Could re-routing nerves restore some bladder control after spine injury?
WASHINGTON (AP) — Needing a wheelchair isn’t always the biggest complaint of people left paralysed by spinal cord injury — it’s also the loss of bladder control. On Monday, Michigan doctors began a unique experiment to see if re-routing patients’ nerves just might fix that problem.It’s a delicate operation: Surgeons cut open a spot on the spine and sew two normally unrelated nerves together — one from the bladder to one from the thigh — with a single hair-thin stitch. It will take months for this new nerve bridge to heal, an anxious waiting period for the first volunteers.
But if it works, merely scratching the thigh should signal the bladder to empty, allowing patients to ditch their despised catheters and restore a longed-for degree of freedom, as well as fewer bladder infections and other serious complications.
“I’ve got nothing to lose by doing this,” is the way a cautiously hopeful Kevin Bryant, 19 and paralysed from the waist down by a car crash, approached the experiment.
It’s a technique pioneered in China that is starting to garner international attention — and surgeons at William Beaumont Hospital in Royal Oak, Michigan, hope their new US study will prove if the approach really is a solution for at least some patients.
“We’re very excited,” says Dr. Kenneth Peters, Beaumont’s urology research chief, who headed a team of doctors that travelled to China last February to watch Dr. Chuan-Gao Xiao operate at the Huazhong University of Science and Technology.
“We said, ‘This is something we need to study ... to see if we can reproduce this in the US’,” adds Peters, who in turn invited Xiao into Beaumont’s operating room on Monday. If the results hold up, “it would allow us to treat those patients who have no other alternatives.”
Monday’s first volunteer: a 49-year-old paralysed from a car crash, Kevin Conkey of Fenton, Michigan. Tomorrow, Bryant, the 19-year-old paraplegic, undergoes the procedure — in addition to a child with spina bifida, an improperly formed spinal cord that can cause similar bladder dysfunction.
After infancy, the brain takes over control of urination. The bladder sends “I’m full” signals up the spinal cord. Once the person’s in an appropriate spot, the brain signals back to the bladder to empty.
In spinal cord injury and spina bifida, that control is disrupted, leaving patients either unable to urinate or constantly wet. They depend on catheters to empty the bladder every few hours.

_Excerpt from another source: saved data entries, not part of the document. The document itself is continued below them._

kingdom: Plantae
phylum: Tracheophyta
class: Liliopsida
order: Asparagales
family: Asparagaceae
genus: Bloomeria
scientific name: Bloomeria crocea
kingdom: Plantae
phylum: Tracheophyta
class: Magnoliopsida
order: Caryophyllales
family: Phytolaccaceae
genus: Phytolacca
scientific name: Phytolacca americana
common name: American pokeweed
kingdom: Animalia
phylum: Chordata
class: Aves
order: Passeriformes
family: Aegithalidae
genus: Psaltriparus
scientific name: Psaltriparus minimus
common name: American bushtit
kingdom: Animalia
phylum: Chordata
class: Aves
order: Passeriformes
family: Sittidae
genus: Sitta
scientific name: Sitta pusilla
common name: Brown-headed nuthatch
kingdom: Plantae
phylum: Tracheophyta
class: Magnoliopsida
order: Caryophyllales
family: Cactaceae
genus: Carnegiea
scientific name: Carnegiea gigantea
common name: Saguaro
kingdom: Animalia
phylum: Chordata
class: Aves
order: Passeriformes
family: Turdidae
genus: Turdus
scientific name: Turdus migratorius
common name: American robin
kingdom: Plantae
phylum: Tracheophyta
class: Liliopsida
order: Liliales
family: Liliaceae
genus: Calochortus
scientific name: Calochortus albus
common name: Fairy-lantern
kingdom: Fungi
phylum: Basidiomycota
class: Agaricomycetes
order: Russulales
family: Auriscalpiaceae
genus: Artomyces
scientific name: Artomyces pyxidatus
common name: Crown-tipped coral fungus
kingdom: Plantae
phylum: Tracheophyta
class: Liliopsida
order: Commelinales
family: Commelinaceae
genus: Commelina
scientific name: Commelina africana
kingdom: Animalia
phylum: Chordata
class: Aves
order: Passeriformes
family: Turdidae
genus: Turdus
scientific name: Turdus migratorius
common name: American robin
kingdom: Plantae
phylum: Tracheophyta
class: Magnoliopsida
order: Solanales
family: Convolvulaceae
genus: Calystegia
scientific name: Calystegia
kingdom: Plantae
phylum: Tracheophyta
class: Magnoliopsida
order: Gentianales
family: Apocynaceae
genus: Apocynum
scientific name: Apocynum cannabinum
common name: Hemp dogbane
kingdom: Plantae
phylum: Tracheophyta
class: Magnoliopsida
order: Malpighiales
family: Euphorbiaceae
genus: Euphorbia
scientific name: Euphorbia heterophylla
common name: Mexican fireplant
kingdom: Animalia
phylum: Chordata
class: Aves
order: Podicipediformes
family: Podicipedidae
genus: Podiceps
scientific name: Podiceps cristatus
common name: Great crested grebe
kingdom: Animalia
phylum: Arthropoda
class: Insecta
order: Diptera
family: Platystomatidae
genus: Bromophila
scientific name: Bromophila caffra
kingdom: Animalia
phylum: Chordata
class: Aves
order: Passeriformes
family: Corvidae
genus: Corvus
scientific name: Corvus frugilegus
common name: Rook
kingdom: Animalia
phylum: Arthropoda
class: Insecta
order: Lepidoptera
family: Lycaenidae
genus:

Still, recurrent infections and even life-threatening kidney damage from backed-up bladders are common, not to mention the inconvenience and even embarrassment the procedure brings.
“People put so much emphasis on walking. I don’t care if I walk again; that’s not the number one thing,” says Bryant, of Rochester Hills, Michigan. Going to the bathroom is “such a hassle in day-to-day life. I have to schedule my life around the times when I’m going to catheterise.”
Xiao’s procedure can’t restore sensation, but uses intact nerves below the spinal injury to try to create a reflex that bypasses the brain.
“Thinking over the (urination) process, its final step is just a signal to the bladder to contract,” Xiao explained in an e-mail interview. “Can we find another way to send a signal to initiate bladder contraction and voiding?”
First, surgeons remove a piece of bone alone the lower spine to expose spaghetti-like nerve roots beneath. They reconnect a lumbar nerve responsible for thigh sensation to a sacral nerve that would normally open the bladder.
It can take a year, maybe longer, for the two nerves to grow together, and people with certain bladder or spine scarring aren’t candidates.
But Xiao says 110 spinal cord injury patients and 230 with spina bifida have undergone the procedure, including two at New York University where he began the research years ago.
He has reported a fraction of those cases in respected urology journals, suggesting about 80 percent resume voiding eventually.